Stored data entries
----

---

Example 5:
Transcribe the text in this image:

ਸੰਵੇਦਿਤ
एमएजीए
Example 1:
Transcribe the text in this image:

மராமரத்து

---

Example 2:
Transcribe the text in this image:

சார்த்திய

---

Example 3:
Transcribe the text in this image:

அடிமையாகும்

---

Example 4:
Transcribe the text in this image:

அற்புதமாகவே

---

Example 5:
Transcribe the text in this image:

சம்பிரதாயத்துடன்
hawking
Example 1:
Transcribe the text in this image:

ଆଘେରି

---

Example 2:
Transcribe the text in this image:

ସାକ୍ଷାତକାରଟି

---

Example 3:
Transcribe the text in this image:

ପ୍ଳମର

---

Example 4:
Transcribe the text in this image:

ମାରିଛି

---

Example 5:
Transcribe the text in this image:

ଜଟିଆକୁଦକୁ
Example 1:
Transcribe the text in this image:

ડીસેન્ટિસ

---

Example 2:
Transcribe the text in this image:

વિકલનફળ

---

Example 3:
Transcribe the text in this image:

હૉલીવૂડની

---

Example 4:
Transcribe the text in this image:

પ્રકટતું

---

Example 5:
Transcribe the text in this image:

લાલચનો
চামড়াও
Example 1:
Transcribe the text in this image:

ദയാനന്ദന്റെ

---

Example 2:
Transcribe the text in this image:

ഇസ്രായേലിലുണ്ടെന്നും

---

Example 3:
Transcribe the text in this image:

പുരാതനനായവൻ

----

From the data above, give every line again exactly as it appears.

RESPONSE TO THE TASK:
---

Example 5:
Transcribe the text in this image:

ਸੰਵੇਦਿਤ
एमएजीए
Example 1:
Transcribe the text in this image:

மராமரத்து

---

Example 2:
Transcribe the text in this image:

சார்த்திய

---

Example 3:
Transcribe the text in this image:

அடிமையாகும்

---

Example 4:
Transcribe the text in this image:

அற்புதமாகவே

---

Example 5:
Transcribe the text in this image:

சம்பிரதாயத்துடன்
hawking
Example 1:
Transcribe the text in this image:

ଆଘେରି

---

Example 2:
Transcribe the text in this image:

ସାକ୍ଷାତକାରଟି

---

Example 3:
Transcribe the text in this image:

ପ୍ଳମର

---

Example 4:
Transcribe the text in this image:

ମାରିଛି

---

Example 5:
Transcribe the text in this image:

ଜଟିଆକୁଦକୁ
Example 1:
Transcribe the text in this image:

ડીસેન્ટિસ

---

Example 2:
Transcribe the text in this image:

વિકલનફળ

---

Example 3:
Transcribe the text in this image:

હૉલીવૂડની

---

Example 4:
Transcribe the text in this image:

પ્રકટતું

---

Example 5:
Transcribe the text in this image:

લાલચનો
চামড়াও
Example 1:
Transcribe the text in this image:

ദയാനന്ദന്റെ

---

Example 2:
Transcribe the text in this image:

ഇസ്രായേലിലുണ്ടെന്നും

---

Example 3:
Transcribe the text in this image:

പുരാതനനായവൻ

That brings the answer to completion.